Si dice che la moneta intelligente compri nei momenti peggiori e poi rivenda alla massa degli investitori nella fase successiva. Il gran rimbalzo delle azioni c’è stato, giustificato dai migliori andamenti aziendali e dal «non peggior» andamento dell’economia. Perlomeno, questo è stato il momento «comunicativo», che poi sia obiettivamente vero è altro discorso (1). A questo punto, i titoli comprati dalla moneta intelligente dovrebbero essere venduti alla massa degli investitori per chiudere la partita.
La massa degli investitori è «recalcitrante». Negli Stati Uniti, i fondi monetari hanno una quantità di investimenti pari alla metà della capitalizzazione della borsa. Se investissero in azioni solo una piccola parte degli strumenti monetari, la partita sarebbe chiusa. La massa degli investitori dovrebbe contribuire agli aumenti di capitale delle banche. Ieri, dopo la chiusura del mercato statunitense, sono stati comunicati ufficialmente i risultati dello «stress test»: risulta che 10 delle 19 banche hanno bisogno di 75 miliardi di dollari di patrimonio netto per superare quella che nelle simulazioni è ritenuta essere la più avversa delle crisi. Questi 75 miliardi possono arrivare come sottoscrizione dai privati, e torniamo alla massa dei risparmiatori, oppure come conversione dei crediti e delle azioni privilegiate ancora detenute dal settore pubblico.
Qui si gioca una partita importante. Mentre la massa degli investitori difficilmente avrebbe parola nella conduzione delle banche, lo stato, se fosse in maggioranza, non potrebbe fare solo l’azionista passivo. Lo stress test, almeno nelle intenzioni, dovrebbe convincere la massa dei risparmiatori che le banche sono ancora un buon investimento. Un ulteriore intervento pubblico sarebbe quindi l’ultima ratio. Ben Bernanke, il presidente della banca centrale, ha precisato, in una inusuale confusione di ruoli, che il Tesoro interverrebbe, fosse mai che il mercato si tirasse indietro.

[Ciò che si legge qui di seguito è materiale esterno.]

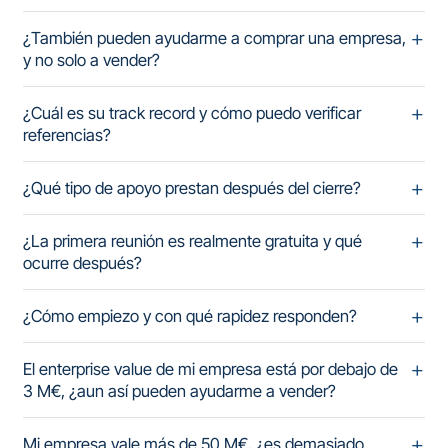
¿También pueden ayudarme a comprar una empresa,
y no solo a vender?
¿Cuál es su track record y cómo puedo verificar
referencias?
¿Qué tipo de apoyo prestan después del cierre?
¿La primera reunión es realmente gratuita y qué
ocurre después?
¿Cómo empiezo y con qué rapidez responden?
El enterprise value de mi empresa está por debajo de
3 M€, ¿aun así pueden ayudarme a vender?
Mi empresa vale más de 50 M€, ¿es demasiado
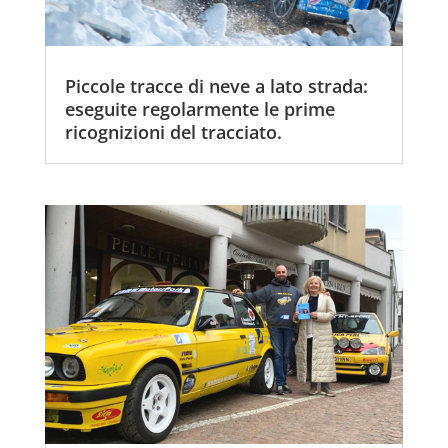
Piccole tracce di neve a lato strada:
eseguite regolarmente le prime
ricognizioni del tracciato.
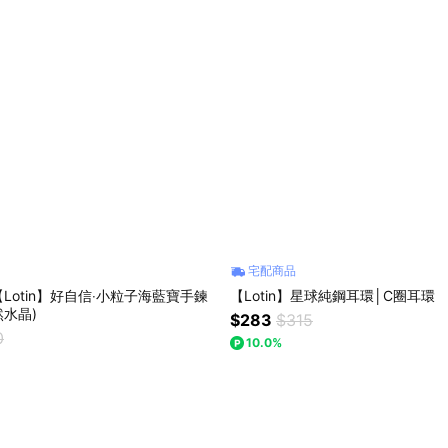
宅配商品
Lotin】好自信‧小粒子海藍寶手鍊
【Lotin】星球純鋼耳環│C圈耳環
然水晶)
$283
$315
0
10.0%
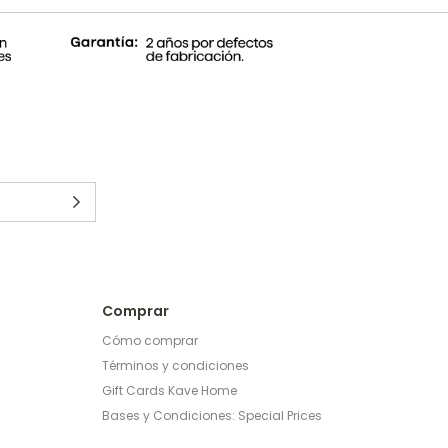
Comprar
Cómo comprar
Términos y condiciones
Gift Cards Kave Home
Bases y Condiciones: Special Prices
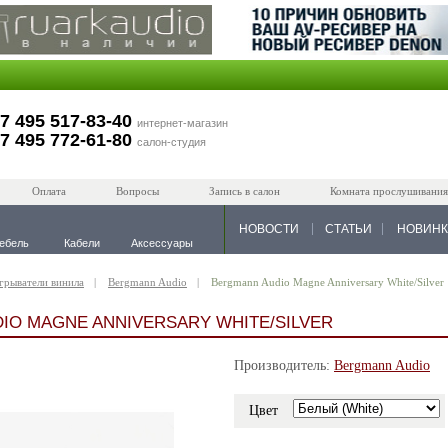
7 495 517-83-40
интернет-магазин
7 495 772-61-80
салон-студия
Оплата
Вопросы
Запись в салон
Комната прослушивания
НОВОСТИ
СТАТЬИ
НОВИН
ебель
Кабели
Аксессуары
грыватели винила
Bergmann Audio
Bergmann Audio Magne Anniversary White/Silver
IO MAGNE ANNIVERSARY WHITE/SILVER
Производитель:
Bergmann Audio
Цвет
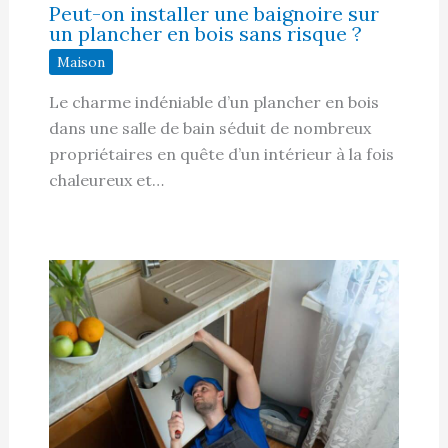
Peut-on installer une baignoire sur
un plancher en bois sans risque ?
Maison
Le charme indéniable d’un plancher en bois
dans une salle de bain séduit de nombreux
propriétaires en quête d’un intérieur à la fois
chaleureux et…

Intanto che si discute di questo, ecco che i rendimenti dei titoli del Tesoro salgono. Il rendimento dei titoli del Tesoro può rallentare la ripresa economica e frenare l’ascesa delle azioni (2). Oggi si è registrato un forte rialzo dei rendimenti. La nostra interpretazione è che si incominci a scontare la grande crescita dei debiti pubblici (3), volta ad alimentare la ripresa economica e il salvataggio del sistema finanziario.
La Banca d’Inghilterra ha dichiarato oggi che comprerà una quantità maggiore di titoli del Tesoro, e questi, sempre oggi, hanno registrato un’ascesa dei rendimenti. La volta scorsa che aveva dichiarato una cosa simile erano scesi. Insomma, si direbbe che siamo di fronte a una «produttività marginale decrescente» degli annunci della banca centrale del Regno Unito. Possiamo arguire che è difficile convincere gli investitori – che nel caso dei titoli di stato lunghi sono i fondi pensione e le assicurazioni vita – a comprare i titoli del Tesoro a 10 e 30 anni a rendimenti contenuti quando i debiti pubblici salgono.
(1) http://www.centroeinaudi.it/commenti/i-novelli-marrani.html
(2) http://www.centroeinaudi.it/notizie/la-partita-fra-debito-pubblico-e-azioni.html
(3) http://www.centroeinaudi.it/notizie/il-mistero-dei-mercati-ai-nostri-occhi.html
Nota aggiunta l’8 maggio, poco prima dell'apertuta del mercato statunitense.
Il rapporto «aureo» fra attivo e patrimonio (più precisamente, fra i risk weighted assets e le common stocks) è, secondo lo «stress test», del 4%. Ossia, tradotto, si hanno 25 unità di attivo per ogni unità di capitale di rischio. La leva è perciò pari a 25 volte. Fino al 2004, la leva per le banche d’investimento era pari a 12. Poi è stata innalzata. Una leva di 25 forse è ragionevole per le banche di puro credito ordinario. Sembra però alta per il sistema. Insomma, se la massa degli investitori volesse sottoscrivere gli aumenti di capitale delle banche statunitensi, dovrebbe tener conto che sta investendo in un sistema che ha una leva ancora alta, un sistema che ha le stesse caratteristiche degli ultimi anni. Un sistema che funziona «se tutto va bene».